### 原文展示
####
Have you ever played quoit in a playground? Quoit is a game in which flat rings are pitched at some toys, with all the toys encircled awarded.
In the field of Cyberground, the position of each toy is fixed, and the ring is carefully designed so it can only encircle one toy at a time. On the other hand, to make the game look more attractive, the ring is designed to have the largest radius. Given a configuration of the field, you are supposed to find the radius of such a ring.
####
### 数据条目
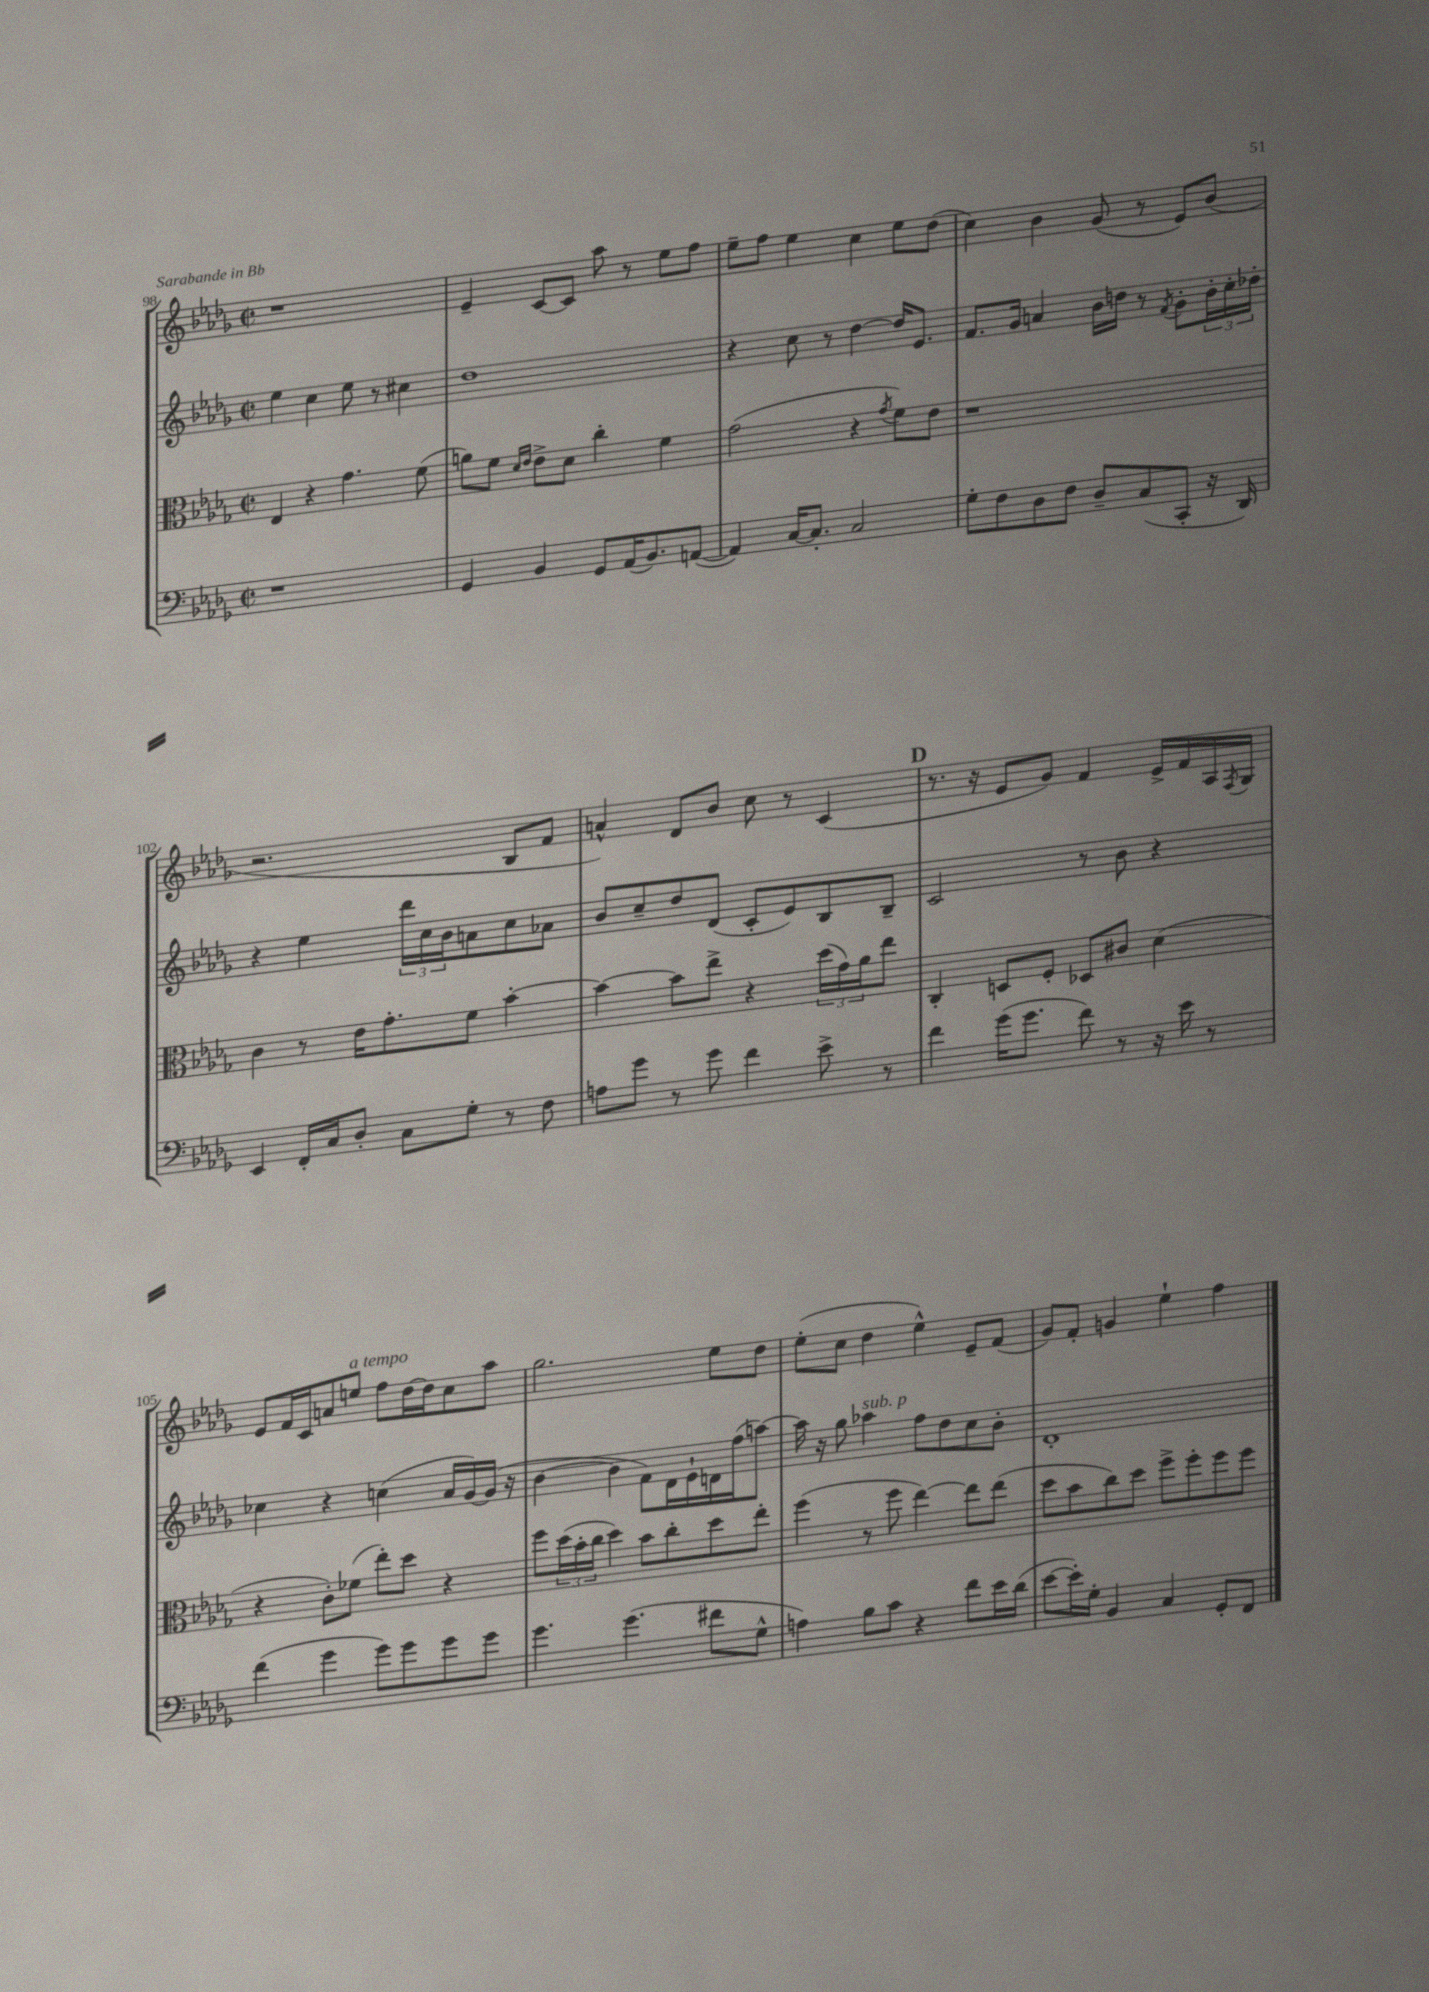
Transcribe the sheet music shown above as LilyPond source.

<<
\new StaffGroup <<
\new Staff = "s0" {
    \clef treble \key des \major \defaultTimeSignature \time 2/2
    r1 |
    ees'4-- c'8~ c'8 aes''8 r8 ees''8 f''8 |
    ees''8-- f''8 ees''4 c''4 ees''8 des''8( |
    c''4) bes'4 ges'8( r8 ees'8) bes'8( |
    r2. bes8 f'8 |
    a'4-^) des'8 bes'8 c''8 r8 c'4( |
    \mark \markup { \bold "D" } r8. r16 ees'8 ges'8) f'4 ees'16-> f'16 aes16 \acciaccatura { f8 } ges16 |
    ees'8 f'16 c'16 a'8 e''8^\markup { \italic "a tempo" } f''8 des''16~ des''16 c''8 aes''8 |
    ges''2. ees''8 des''8 |
    ees''8-.( c''8 des''4 ees''4-^) ees'8-- f'8( |
    ges'8) f'8-. g'4 ees''4-! f''4 \bar "|." |
}
\new Staff = "s1" {
    \clef treble \key des \major \defaultTimeSignature \time 2/2
    ees''4 c''4 ees''8 r8 cis''4 |
    des''1 |
    r4 c''8 r8 des''4~ des''16 ees'8. |
    f'8. ges'16 a'4 bes'16 d''16 r8 \acciaccatura { f'8 } ges'8-. \tuplet 3/2 { bes'16-. c''16-. des''16-. } |
    r4 ees''4 \tuplet 3/2 { des'''16 c''16 bes'16 } a'8 c''8 aes'8 |
    bes'8 c''8-- des''8 des'8( c'8-. ees'8) bes8 bes8-- |
    \mark \markup { \bold "D" } c'2 r8 bes'8 r4 |
    ces''4 r4 c''4( aes'16 ges'16~) ges'16( r16 |
    bes'4~ bes'4 f'8) des'16 ees'16-! d'16 f''16( a''8~) |
    a''16 r16 ges''8 aes''4^\markup { \italic "sub. p" } f''8 des''8 c''8 bes'8-. |
    des'1-. \bar "|." |
}
\new Staff = "s2" {
    \clef alto \key des \major \defaultTimeSignature \time 2/2
    ees4 r4 ges'4. f'8( |
    a'8) f'8 \grace { des'16 ees'16 } ees'8-> des'8 c''4-. f'4 |
    ges'2( r4 \acciaccatura { ges'8 } f'8) ees'8 |
    r1 |
    c'4 r8 ees'16 ges'8.-. f'8 bes'4~-. |
    bes'4~ bes'8 ees''8-> r4 \tuplet 3/2 { des''16( ges'16) aes'16 } ees''8 |
    \mark \markup { \bold "D" } c4-. d8 f8-. des8 cis'8 des'4( |
    r4 c'8-.) fes'8( ees''8-.) des''8 r4 |
    f''8 \tuplet 3/2 { des''16( bes'16-. c''16 } des''4) bes'8 c''8-. des''8 ees''8-. |
    f''4( r8 f''8 ees''4~) ees''8 ees''8( |
    des''8 bes'8 c''8) des''8 f''8-> f''8-. f''8 f''8 \bar "|." |
}
\new Staff = "s3" {
    \clef bass \key des \major \defaultTimeSignature \time 2/2
    r1 |
    ges,4 bes,4 ges,8 aes,16( bes,8.) a,8~( |
    a,4) c16~ c8.-. c2 |
    ges8-. f8 des8 f8 des8-- c8( c,8-. r16 des,16) |
    ees,4 f,16-. c16 des8-. c8 ges8-. r8 f8 |
    a8 ges'8 r8 ges'8 f'4 ees'8-> r8 |
    \mark \markup { \bold "D" } f'4 ges'16( ges'8. f'8) r8 r16 ees'16 r8 |
    f'4( ges'4 ges'8) ges'8 ges'8 ges'8 |
    ges'4. ges'4.( fis'8 ges8-^ |
    a4) bes8 c'8 r4 f'8 ees'16 des'16( |
    ees'8~ ees'16-.) ges16-. bes,4 c4 ges,8-. f,8 \bar "|." |
}
>>
>>
\layout { \context { \Score currentBarNumber = #98 } }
####
### 练习题目
A - 据套圈游戏原文所述，在 Cyberground 场地中，什么是固定的？
B - 接着套圈游戏原文的最后一句往下续写。
这些条目与套圈游戏原文毫无关联。

### 依序答案
A - 每个玩具的位置是固定的。

B -
Assume that all the toys are points on a plane. A point is encircled by the ring if the distance between the point and the center of the ring is strictly less than the radius of the ring. If two toys are placed at the same point, the radius of the ring is considered to be 0.

Input

The input consists of several test cases. For each case, the first line contains an integer N (2 <= N <= 100,000), the total number of toys in the field. Then N lines follow, each contains a pair of (x, y) which are the coordinates of a toy. The input is terminated by N = 0.

Output

For each test case, print in one line the radius of the ring required by the Cyberground manager, accurate up to 2 decimal places.

Sample Input

2
0 0
1 1
2
1 1
1 1
3
-1.5 0
0 0
0 1.5
0

Sample Output

0.71
0.00
0.75

Author

CHEN, Yue

Source

ZJCPC2004


思路

最小点对算法:

  1. 只有2个点:就返回这2个点的距离
  2. 只有3个点:就返回两两组成中最短的距离
  3. 大于3个点:采用分治,步骤如下:
    1. 根据横坐标x对所有的店进行升序排列
    2. 找出中心线L,将点集划分为左右2部分(SL,SR)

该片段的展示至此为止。